The heat is on

Resident challenges comments made about global warming

Recent comments in this paper from Green Party leader, Elizabeth May, concerning climate change, have raised a storm of protest over our MP’s pretence that he and his “party are committed to greenhouse gas reductions.”

But what of Mr. Mayes’ assertion that, “in the past 10 years, the climate has actually cooled?” That fallacy is addressed in the Dec 7 New Scientist magazine. “This past decade has been the hottest since records began,” it says. “However, the average surface temperature seems to have increased more slowly than it did over previous decades.”

Global warming has not stopped.

New Scientist cautions that records for global surface temperature, “do not include the fastest-warming region on Earth, the Arctic, as there are so few observations there. There is every reason to think warming will accelerate greatly over the coming century.”

It gives three.

Heat from the sun varies in an 11 year cycle. “Measurements show it did dip particularly low recently,” but will cycle up again. Sulphur aerosols reflect the sun’s heat back into space.

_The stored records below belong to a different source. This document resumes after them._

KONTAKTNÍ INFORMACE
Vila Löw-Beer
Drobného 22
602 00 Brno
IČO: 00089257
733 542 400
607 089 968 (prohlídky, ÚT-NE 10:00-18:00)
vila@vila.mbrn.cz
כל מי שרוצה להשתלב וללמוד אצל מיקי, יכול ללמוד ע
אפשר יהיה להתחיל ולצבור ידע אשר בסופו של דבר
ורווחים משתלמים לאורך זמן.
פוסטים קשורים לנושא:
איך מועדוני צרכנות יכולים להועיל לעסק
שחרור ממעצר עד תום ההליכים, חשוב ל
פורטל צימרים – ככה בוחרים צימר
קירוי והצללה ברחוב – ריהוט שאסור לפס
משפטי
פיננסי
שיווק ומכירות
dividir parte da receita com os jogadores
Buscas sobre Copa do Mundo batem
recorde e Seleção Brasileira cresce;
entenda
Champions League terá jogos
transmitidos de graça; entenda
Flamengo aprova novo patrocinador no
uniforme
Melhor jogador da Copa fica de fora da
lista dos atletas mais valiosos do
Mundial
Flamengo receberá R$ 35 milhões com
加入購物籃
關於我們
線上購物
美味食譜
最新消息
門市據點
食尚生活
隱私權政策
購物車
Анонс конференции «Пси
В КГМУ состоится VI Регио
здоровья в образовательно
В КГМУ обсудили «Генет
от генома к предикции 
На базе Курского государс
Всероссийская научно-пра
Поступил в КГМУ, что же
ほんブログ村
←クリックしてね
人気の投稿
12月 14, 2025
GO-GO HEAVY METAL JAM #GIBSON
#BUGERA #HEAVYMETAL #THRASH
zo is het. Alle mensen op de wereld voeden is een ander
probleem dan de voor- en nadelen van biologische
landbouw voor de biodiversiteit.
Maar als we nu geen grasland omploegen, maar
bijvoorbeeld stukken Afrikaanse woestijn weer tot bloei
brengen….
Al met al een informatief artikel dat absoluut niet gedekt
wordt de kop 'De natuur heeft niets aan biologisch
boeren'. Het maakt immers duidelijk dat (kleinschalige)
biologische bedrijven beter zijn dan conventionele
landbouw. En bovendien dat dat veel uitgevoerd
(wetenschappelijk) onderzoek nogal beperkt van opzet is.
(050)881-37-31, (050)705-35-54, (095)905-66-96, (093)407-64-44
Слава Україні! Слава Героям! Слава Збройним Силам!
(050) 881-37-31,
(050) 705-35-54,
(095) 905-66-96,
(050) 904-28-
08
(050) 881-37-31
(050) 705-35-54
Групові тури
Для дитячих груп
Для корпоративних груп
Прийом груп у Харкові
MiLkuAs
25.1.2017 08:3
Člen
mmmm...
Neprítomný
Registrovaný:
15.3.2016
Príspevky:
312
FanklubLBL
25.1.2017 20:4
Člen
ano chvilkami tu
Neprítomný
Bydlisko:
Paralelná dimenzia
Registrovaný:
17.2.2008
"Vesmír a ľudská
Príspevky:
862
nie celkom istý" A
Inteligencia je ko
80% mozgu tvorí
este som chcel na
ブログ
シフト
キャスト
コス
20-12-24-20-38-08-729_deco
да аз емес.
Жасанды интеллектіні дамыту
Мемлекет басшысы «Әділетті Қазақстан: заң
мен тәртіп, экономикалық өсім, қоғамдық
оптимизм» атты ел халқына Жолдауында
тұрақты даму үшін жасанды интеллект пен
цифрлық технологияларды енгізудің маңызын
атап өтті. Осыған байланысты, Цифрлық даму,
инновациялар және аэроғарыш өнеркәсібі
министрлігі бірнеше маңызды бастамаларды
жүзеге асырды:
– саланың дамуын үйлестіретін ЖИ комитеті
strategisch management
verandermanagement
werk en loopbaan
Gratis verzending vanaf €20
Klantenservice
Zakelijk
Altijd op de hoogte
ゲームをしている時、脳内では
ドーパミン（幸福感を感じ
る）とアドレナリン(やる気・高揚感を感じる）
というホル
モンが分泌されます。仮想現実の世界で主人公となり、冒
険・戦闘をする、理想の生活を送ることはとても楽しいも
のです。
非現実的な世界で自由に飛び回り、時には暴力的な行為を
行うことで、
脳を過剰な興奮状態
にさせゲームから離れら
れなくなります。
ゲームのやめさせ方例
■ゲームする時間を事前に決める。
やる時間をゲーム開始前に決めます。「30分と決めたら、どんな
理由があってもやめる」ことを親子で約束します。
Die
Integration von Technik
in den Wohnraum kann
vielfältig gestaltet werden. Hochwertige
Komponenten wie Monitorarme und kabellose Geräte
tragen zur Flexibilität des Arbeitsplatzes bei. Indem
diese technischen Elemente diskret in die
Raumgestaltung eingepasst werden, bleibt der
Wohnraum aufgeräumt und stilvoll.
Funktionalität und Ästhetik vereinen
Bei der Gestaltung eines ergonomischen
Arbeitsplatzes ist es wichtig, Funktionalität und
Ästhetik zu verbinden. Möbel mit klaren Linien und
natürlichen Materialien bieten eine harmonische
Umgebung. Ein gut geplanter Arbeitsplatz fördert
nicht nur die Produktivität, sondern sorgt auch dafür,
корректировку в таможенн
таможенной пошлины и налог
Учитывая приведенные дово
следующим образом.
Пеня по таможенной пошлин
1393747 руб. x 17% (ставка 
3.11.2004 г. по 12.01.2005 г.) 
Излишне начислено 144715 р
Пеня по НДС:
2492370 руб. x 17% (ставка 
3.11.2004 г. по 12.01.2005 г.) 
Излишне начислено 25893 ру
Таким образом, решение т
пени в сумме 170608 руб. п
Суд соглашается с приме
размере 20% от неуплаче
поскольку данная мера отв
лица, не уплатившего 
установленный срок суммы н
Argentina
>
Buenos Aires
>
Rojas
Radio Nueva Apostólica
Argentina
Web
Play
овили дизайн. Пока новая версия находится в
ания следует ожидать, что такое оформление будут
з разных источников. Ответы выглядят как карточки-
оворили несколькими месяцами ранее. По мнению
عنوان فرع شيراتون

Levels of sulphur dioxide mainly from volcanic eruptions and burning coal have risen in the past decade.

More of the sun’s heat has gone to oceans rather than the atmosphere. Water covers 70 per cent of the planet.

“A whopping 94 per cent of the heat has ended up in the oceans, with four per cent absorbed by land and ice. All surface warming since 1971 is due to just two per cent of the heat.” A little more heat going to oceans has a large effect on atmospheric temperature.

“During a La Nina, the Pacific soaks up so much heat that it cools the planet’s surface.”

The opposite happens with El Nino. “There have been lots of La Ninas lately but no major El Nino for the past 15 years.” Reduced albedo reflection caused by melting ice draws more heat into the dark Arctic Ocean and tundra. Global warming includes air, land and water.

New Scientist concludes that, “the evidence suggests atmospheric warming will accelerate again, and it could do so with a vengeance.”